Sorting Out Options… and Do They Think This is Easy?
Now that I’m working, I seem to have options for other opportunities sent my way. There’s the school option, multiple interview options – often with recruiters who I’ve worked with in the past – they all seem to have the ‘perfect for me’ job. There’s the test, too.
The test I’ll take, that could set me up for a job a year, two, down the road. School I am relieved to point out, I can defer. I had to write a letter making my request, and I have to wait for a response – which will take a few weeks. But, they said it’s usually not an issue. It’s especially fortunate that I am, quite honestly in the throes of family crisis, so my excuse is very very real. Ironically, today’s the day that I finally managed to speak with people (we’d spent the last 3 days playing telephone tag). I get home and what do you know, another recruiter I’d worked with in the past calling to catch up.
Tonight was another dance night. So far, since moving my blog to this site, my dancing’s been highly ineffective. I always seem to be posting about unsuccessful dance nights. Well tonight, I was in a good mood, relieved over the school deferral, and ready to dance. I get down to the beach and there were one or two other dancers there but no DJ and no music. I know these guys so I call them and they’re having dinner and will be there after. No worries, I had some journalling that I needed to get done, and was hoping for time to do that.

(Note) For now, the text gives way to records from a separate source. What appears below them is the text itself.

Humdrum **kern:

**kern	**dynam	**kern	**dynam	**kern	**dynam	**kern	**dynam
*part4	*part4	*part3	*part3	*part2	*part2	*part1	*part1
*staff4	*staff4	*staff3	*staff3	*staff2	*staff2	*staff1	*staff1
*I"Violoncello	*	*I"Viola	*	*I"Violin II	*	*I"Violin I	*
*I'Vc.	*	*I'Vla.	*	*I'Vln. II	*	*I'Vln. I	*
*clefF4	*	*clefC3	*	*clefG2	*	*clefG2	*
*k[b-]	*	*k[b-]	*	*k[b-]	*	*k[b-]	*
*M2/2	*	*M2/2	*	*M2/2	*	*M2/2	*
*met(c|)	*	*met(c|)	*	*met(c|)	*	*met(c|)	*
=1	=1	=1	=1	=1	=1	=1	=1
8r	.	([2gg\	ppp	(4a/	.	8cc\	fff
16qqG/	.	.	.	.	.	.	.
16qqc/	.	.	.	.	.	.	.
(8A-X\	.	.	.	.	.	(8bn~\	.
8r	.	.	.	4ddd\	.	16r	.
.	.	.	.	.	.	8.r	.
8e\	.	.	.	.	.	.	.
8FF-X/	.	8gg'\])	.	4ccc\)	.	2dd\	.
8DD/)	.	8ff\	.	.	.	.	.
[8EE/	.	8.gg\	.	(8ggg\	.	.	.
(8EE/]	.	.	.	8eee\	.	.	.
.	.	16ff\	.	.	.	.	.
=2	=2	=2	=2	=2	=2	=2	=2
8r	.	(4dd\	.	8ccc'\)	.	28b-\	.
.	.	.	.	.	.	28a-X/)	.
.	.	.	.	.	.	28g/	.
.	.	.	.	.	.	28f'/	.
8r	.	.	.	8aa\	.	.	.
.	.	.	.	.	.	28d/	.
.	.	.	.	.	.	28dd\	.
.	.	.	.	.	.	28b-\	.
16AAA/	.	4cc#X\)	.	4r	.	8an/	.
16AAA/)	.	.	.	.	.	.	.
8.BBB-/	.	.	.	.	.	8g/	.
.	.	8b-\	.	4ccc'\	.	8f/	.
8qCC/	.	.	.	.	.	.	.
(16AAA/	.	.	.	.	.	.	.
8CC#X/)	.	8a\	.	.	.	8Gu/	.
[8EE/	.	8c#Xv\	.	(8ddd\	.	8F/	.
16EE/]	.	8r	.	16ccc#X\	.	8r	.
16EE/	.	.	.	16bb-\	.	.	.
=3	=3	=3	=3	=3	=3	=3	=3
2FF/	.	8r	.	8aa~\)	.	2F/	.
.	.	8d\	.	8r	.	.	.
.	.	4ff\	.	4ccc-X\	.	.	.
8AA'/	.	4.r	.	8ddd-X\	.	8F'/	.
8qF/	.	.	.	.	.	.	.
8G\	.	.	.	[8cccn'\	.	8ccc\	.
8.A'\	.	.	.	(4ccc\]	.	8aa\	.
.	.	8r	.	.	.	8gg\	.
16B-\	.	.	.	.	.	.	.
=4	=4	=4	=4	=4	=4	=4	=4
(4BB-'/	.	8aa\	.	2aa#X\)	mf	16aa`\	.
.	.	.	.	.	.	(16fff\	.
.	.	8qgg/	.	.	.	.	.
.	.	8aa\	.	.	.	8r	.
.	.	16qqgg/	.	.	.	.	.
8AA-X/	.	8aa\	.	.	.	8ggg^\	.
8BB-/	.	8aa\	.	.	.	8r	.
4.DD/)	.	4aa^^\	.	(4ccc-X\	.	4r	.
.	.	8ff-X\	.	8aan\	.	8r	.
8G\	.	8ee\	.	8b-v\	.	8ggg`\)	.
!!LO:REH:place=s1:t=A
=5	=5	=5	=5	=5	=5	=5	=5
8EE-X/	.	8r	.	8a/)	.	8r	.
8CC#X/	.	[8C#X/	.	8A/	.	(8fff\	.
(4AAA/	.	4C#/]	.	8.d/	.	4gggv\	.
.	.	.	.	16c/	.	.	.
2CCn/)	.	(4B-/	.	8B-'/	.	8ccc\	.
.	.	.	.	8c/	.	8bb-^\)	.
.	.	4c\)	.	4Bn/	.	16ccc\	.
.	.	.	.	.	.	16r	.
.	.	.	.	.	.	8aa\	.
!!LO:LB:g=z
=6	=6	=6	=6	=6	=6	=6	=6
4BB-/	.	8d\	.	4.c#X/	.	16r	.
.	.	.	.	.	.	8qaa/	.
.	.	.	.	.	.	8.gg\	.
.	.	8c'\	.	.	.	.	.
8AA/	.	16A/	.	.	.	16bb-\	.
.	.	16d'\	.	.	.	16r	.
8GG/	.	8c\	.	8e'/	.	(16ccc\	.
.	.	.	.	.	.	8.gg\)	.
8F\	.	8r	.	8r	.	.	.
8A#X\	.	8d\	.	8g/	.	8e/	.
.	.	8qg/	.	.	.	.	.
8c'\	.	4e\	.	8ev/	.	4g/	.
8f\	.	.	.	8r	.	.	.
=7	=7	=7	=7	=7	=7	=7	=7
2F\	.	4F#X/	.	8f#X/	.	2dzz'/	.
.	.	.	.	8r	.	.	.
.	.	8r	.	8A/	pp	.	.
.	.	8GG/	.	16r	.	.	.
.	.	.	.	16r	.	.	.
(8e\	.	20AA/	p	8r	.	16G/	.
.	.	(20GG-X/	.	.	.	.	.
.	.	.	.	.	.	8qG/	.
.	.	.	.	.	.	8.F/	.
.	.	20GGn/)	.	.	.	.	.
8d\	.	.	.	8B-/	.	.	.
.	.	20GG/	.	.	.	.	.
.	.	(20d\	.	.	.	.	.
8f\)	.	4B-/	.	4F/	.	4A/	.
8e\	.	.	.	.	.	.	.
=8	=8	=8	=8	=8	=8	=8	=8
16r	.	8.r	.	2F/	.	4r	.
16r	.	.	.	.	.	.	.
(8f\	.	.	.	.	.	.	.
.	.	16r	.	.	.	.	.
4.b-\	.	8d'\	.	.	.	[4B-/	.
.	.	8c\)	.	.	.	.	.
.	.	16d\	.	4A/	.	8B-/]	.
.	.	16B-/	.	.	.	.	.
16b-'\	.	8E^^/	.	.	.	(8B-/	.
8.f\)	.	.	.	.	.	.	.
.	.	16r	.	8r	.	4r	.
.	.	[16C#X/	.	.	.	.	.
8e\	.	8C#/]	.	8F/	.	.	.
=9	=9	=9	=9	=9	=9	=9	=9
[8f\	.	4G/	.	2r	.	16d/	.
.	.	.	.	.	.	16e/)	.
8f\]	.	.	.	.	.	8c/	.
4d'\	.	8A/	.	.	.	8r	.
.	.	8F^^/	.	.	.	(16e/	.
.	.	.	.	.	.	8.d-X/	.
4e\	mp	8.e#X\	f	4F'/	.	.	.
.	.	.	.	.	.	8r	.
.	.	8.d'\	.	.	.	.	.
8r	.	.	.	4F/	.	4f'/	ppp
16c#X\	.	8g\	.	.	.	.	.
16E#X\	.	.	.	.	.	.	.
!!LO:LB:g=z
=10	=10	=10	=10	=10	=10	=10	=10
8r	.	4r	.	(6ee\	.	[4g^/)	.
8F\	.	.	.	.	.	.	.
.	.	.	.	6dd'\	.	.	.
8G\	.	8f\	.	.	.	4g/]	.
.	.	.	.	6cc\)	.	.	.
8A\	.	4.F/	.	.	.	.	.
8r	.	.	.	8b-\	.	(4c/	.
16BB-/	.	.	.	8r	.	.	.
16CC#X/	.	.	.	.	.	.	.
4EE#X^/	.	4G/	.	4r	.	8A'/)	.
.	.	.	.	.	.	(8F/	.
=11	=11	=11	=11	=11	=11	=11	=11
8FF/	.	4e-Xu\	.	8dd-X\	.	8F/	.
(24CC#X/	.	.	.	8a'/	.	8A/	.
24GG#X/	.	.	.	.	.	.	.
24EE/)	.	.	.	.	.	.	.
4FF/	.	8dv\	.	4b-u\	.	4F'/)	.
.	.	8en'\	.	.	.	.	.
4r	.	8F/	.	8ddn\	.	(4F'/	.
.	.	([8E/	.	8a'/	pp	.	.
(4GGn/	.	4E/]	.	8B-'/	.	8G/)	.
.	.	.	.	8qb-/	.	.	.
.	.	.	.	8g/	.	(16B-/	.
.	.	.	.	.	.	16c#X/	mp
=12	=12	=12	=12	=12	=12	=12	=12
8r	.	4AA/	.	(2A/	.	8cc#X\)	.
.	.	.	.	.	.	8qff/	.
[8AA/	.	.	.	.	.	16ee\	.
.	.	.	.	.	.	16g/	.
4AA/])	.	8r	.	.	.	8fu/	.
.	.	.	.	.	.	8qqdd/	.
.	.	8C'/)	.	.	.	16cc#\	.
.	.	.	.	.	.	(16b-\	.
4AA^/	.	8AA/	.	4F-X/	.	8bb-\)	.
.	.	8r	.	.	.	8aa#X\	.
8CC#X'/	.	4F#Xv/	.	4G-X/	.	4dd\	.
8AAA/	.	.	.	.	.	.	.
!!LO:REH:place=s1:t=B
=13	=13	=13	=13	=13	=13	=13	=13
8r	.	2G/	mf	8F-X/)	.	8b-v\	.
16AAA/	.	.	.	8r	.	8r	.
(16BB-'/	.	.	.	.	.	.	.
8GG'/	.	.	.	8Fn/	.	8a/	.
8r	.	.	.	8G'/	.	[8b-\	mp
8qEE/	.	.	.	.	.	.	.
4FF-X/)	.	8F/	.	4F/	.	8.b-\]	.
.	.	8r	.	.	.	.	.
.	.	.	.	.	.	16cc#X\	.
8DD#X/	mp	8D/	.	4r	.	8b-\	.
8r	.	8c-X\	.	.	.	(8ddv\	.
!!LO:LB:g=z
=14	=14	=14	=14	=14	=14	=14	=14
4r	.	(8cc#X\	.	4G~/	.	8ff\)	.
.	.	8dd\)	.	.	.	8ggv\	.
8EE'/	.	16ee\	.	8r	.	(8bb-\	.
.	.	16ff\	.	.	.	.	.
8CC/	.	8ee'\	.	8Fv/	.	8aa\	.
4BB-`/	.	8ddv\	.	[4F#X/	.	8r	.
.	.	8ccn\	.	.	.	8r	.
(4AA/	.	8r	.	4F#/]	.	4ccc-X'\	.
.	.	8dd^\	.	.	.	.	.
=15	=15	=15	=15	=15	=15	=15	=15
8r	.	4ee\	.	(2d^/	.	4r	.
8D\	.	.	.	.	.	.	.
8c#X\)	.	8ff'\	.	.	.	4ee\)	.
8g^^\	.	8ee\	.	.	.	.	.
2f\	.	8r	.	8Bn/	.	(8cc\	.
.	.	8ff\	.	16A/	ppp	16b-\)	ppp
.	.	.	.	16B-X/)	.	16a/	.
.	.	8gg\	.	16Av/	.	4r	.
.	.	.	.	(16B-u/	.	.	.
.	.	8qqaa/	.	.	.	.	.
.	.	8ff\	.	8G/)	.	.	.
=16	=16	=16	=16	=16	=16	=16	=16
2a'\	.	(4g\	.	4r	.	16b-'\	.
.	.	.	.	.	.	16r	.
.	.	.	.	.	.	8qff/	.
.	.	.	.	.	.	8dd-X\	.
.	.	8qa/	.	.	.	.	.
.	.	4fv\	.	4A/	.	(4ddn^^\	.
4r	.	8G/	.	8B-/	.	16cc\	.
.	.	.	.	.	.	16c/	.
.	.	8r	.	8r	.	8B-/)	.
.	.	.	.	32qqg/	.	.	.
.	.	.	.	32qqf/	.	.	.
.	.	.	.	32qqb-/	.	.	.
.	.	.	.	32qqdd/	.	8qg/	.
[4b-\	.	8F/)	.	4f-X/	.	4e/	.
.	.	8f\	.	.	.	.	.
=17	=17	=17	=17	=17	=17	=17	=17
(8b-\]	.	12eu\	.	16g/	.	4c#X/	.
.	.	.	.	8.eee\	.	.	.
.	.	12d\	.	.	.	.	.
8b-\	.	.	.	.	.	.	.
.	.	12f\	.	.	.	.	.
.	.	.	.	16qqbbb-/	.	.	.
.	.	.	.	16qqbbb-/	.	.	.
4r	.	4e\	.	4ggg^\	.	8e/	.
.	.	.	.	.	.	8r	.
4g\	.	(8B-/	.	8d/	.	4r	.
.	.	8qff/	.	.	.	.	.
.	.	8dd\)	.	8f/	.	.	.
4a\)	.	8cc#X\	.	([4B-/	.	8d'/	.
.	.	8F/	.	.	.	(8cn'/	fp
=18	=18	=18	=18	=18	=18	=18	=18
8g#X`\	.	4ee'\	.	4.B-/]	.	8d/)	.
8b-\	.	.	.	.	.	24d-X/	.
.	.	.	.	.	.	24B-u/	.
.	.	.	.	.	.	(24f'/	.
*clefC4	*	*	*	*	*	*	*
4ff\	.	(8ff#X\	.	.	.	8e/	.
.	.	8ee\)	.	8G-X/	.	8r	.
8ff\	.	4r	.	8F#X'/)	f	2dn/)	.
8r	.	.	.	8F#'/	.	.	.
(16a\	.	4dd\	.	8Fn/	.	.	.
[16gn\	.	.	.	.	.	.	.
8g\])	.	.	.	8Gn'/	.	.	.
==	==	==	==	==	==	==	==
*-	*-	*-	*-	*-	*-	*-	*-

But, they ended up taking an hour. Or more. A lot of people were there, waiting for them to show up. I suppose they eventually did, but I left before they got there. The thing was, I was feeling in such a good mood, that I felt like I had the energy and strength to make a call to one of my family members. This is someone I love dearly and in my necessary hiding away as I process and sort through ‘stuff’, I miss seeing them.
So, while heading to the beach I gave this person a quick call. Left a message. And while I was waiting to dance, they called me back. Questioned why I’ve been hiding and what was going on, and when I explained it, spoke up with fears that I have about my hiding. I’m sure that makes no sense at all to anyone reading this, but it suffice it to say, it really stressed me out. Do they think choosing to hide is easy on me? The easy road for me is to not hide and to not deal. But I’ve learned that I need to take care of myself or I wont make it with my sanity intact (no comments from the peanut gallery!). If I’d taken the time I needed 6 months ago (though I know I wasn’t ready in some respects), perhaps the situation wouldn’t be what it is. But it is. So I am. Hiding and dealing.
But it did stress me out, and since there wasn’t music yet, I had no way of distracting myself (and it meant I heard my phone ring in the first place), and I was really hoping to be distracted. So I tried journalling, that helped calm me down – mostly, but not enough to hang out. I just wanted to go home and ‘process’. So I did. Sadly, I handled it with my favourite inappropriate way to handle stress. I should have gone for a jog instead. Oh well, next time.
So yet another unsuccessful night of dancing. OR not. Next week, I hope to get my dance back. When going about my day to day life, I’m feeling like ‘me’ again, and I want to have fun doing ‘me’ activities. Like dancing. I miss it.
kizze21
Yeah it’s not easy dealing with fears, I have a fear of being successful. I pull away and hide you could say. But I now sticking my head from what I’ve hid from and I’m taking the steps to be successful when I’m ready. I’ve wasted a lot of time figuring out myself. But learning yourself and overcoming fears take time.
Smooches Kizze’
kizze21
Yeah it’s not easy dealing with fears, I have a fear of being successful. I pull away and hide you could say. But I now sticking my head from what I’ve hid from and I’m taking the steps to be successful when I’m ready. I’ve wasted a lot of time figuring out myself. But learning yourself and overcoming fears take time.